# Exercise brief
The records follow. Filter them to the lines that hold "hand".
[Given entries — start]
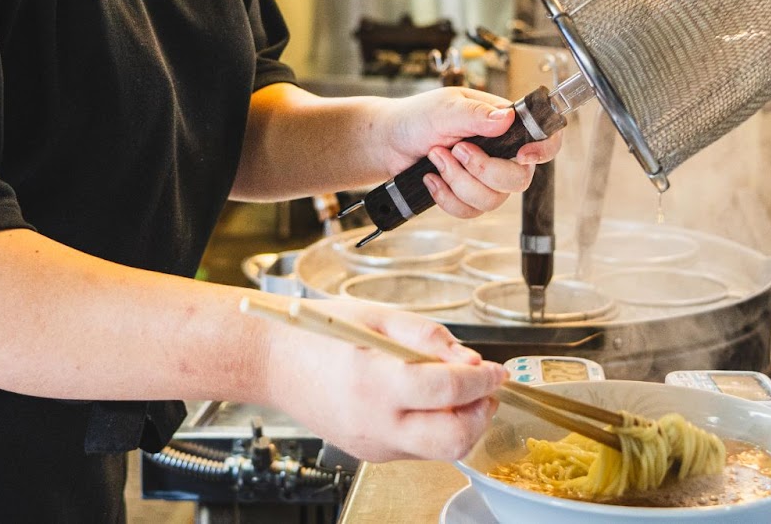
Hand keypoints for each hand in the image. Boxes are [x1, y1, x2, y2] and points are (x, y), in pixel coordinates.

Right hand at [261, 298, 506, 461]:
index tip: (497, 369)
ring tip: (458, 392)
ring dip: (462, 423)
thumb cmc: (319, 333)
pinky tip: (424, 401)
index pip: (450, 390)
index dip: (484, 380)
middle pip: (454, 439)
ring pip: (440, 450)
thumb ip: (429, 337)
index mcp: (376, 381)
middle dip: (481, 413)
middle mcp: (375, 422)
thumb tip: (469, 360)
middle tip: (486, 389)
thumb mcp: (378, 317)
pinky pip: (417, 448)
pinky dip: (434, 427)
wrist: (273, 363)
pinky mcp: (370, 453)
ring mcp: (373, 443)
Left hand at [382, 87, 562, 218]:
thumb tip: (507, 119)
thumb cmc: (417, 117)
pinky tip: (431, 178)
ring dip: (459, 182)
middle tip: (455, 150)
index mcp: (503, 124)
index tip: (522, 156)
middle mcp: (501, 152)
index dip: (543, 149)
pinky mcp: (468, 196)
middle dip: (483, 170)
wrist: (389, 142)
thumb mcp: (444, 109)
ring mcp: (486, 177)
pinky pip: (471, 211)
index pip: (542, 136)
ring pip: (493, 199)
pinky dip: (447, 198)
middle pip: (519, 179)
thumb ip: (475, 115)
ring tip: (436, 158)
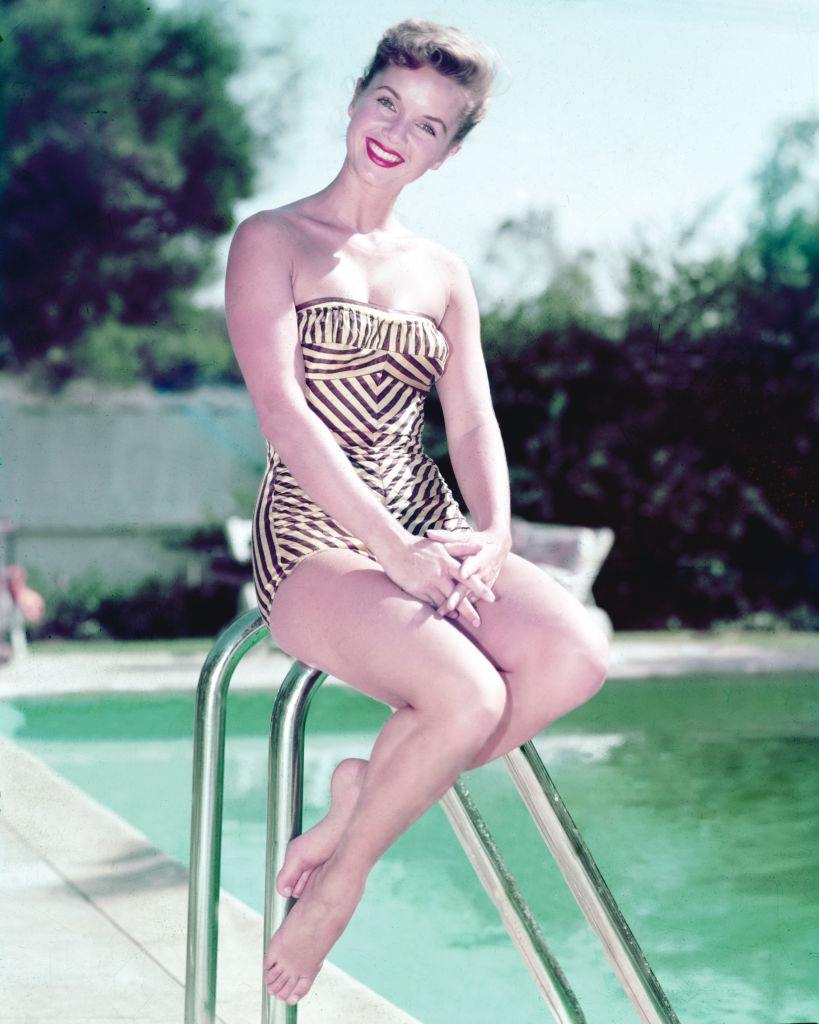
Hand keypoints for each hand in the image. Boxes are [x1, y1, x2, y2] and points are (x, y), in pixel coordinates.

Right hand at [373, 530, 493, 620]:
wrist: (394, 547)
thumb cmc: (420, 546)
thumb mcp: (442, 544)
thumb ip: (463, 547)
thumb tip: (481, 547)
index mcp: (447, 562)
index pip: (468, 577)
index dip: (480, 588)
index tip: (492, 599)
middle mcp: (439, 574)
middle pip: (457, 596)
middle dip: (468, 611)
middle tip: (479, 623)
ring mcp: (427, 583)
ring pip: (444, 602)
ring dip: (454, 613)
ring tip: (463, 622)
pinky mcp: (417, 590)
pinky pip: (430, 604)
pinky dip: (438, 610)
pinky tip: (445, 616)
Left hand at [425, 527, 509, 623]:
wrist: (499, 547)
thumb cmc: (477, 540)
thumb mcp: (465, 538)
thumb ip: (446, 537)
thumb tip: (428, 533)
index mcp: (479, 556)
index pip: (473, 563)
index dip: (468, 569)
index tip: (462, 575)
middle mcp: (483, 571)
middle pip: (470, 586)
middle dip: (459, 597)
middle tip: (448, 607)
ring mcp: (485, 581)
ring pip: (471, 596)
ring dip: (460, 606)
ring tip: (445, 614)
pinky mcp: (485, 588)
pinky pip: (473, 599)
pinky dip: (464, 607)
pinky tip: (451, 615)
[Given entries — finish]
# Answer section
Hand keypoints for each hand in the image. Boxes are [x1, y1, x2, y2] and points are (x, y), in pixel coordinates.
Right hand at [261, 298, 506, 461]:
Left hand at [382, 87, 562, 218]:
Hand keypoints for each hand in the image. Boxes are [x1, y1, x2, y2] and points are (x, y), in pixel coordinates.
Right hand at [373, 530, 493, 620]:
Left hand at [425, 527, 509, 623]:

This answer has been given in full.